**** Supplied entries ****

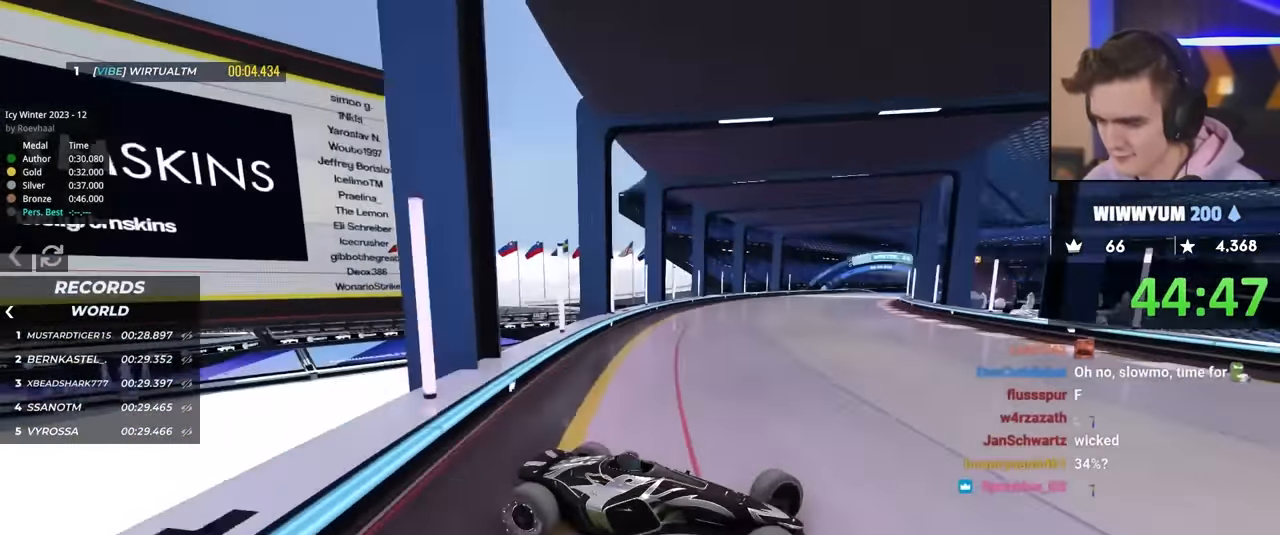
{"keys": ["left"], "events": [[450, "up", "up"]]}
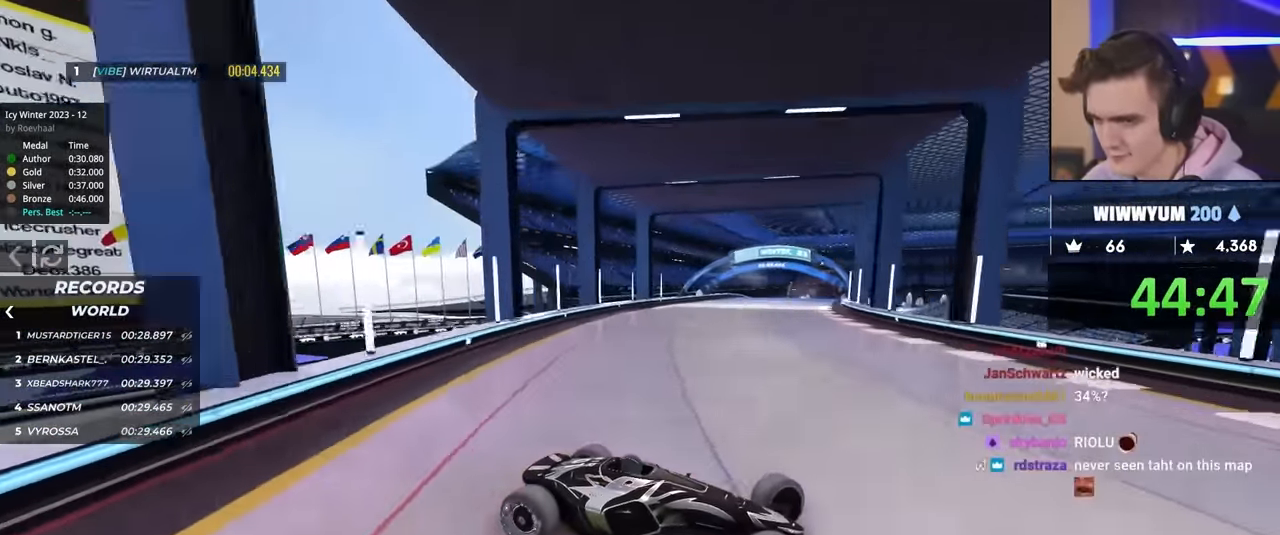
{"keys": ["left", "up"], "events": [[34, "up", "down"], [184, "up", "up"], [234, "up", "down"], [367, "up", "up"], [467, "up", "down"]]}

****
**** Supplied entries ****

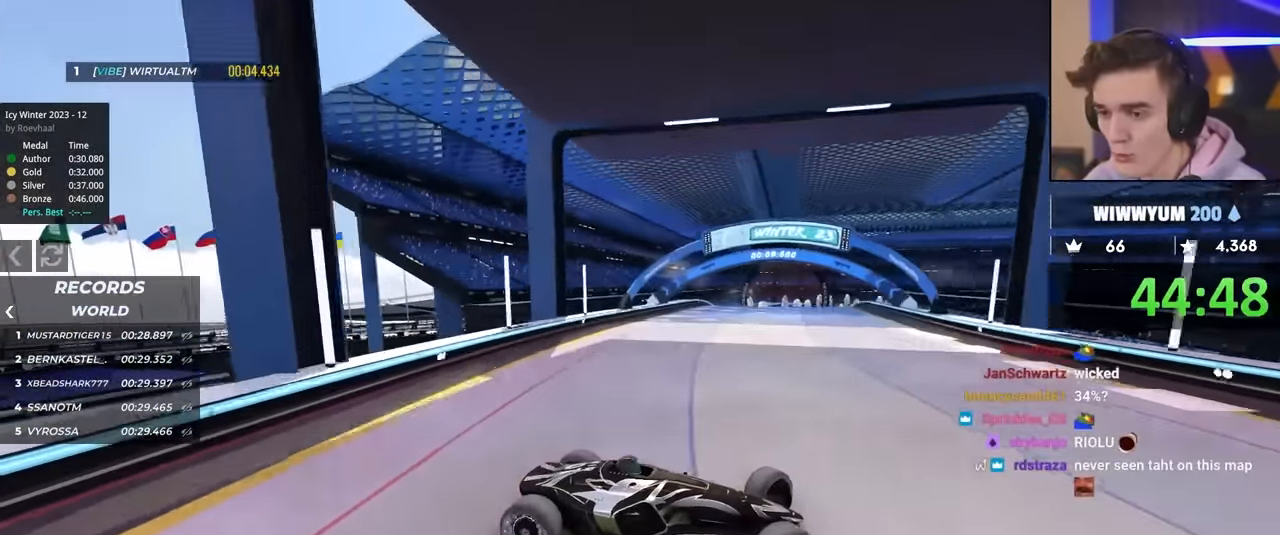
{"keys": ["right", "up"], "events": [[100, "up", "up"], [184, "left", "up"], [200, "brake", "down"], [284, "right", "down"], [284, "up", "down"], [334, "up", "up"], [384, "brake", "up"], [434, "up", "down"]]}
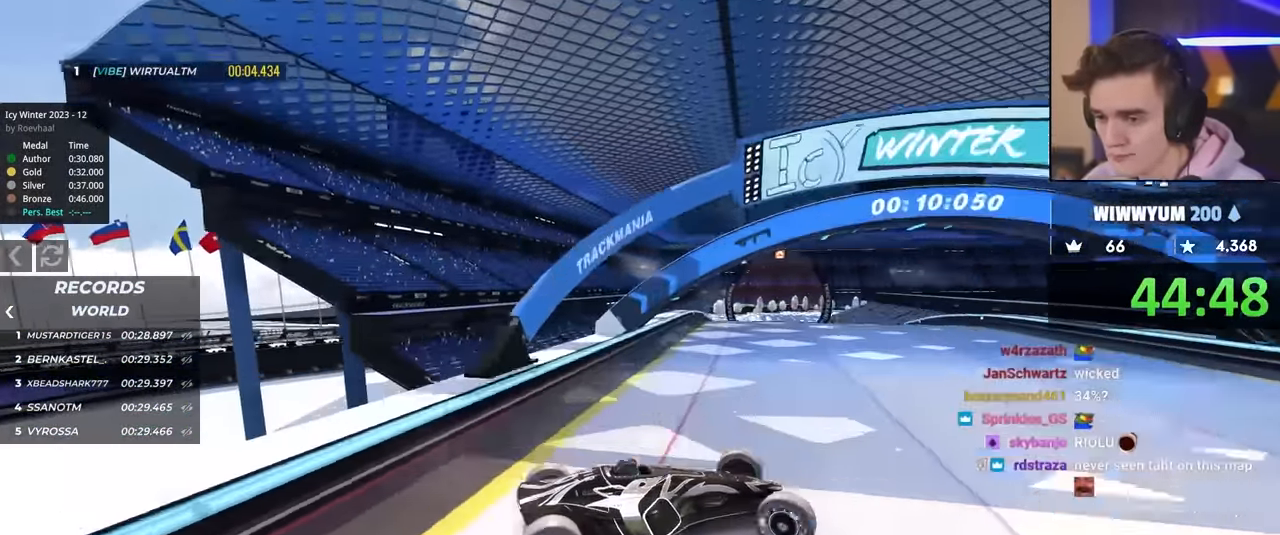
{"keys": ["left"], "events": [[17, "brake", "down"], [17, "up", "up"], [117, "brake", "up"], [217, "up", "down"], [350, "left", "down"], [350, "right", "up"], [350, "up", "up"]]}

****

Show every line of the material above in which "brake" is present.

Written answer:
{"keys": ["right", "up"], "events": [[100, "up", "up"], [184, "left", "up"], [200, "brake", "down"], [284, "right", "down"], [284, "up", "down"], [334, "up", "up"], [384, "brake", "up"], [434, "up", "down"]]}
{"keys": ["left"], "events": [[17, "brake", "down"], [17, "up", "up"], [117, "brake", "up"], [217, "up", "down"], [350, "left", "down"], [350, "right", "up"], [350, "up", "up"]]}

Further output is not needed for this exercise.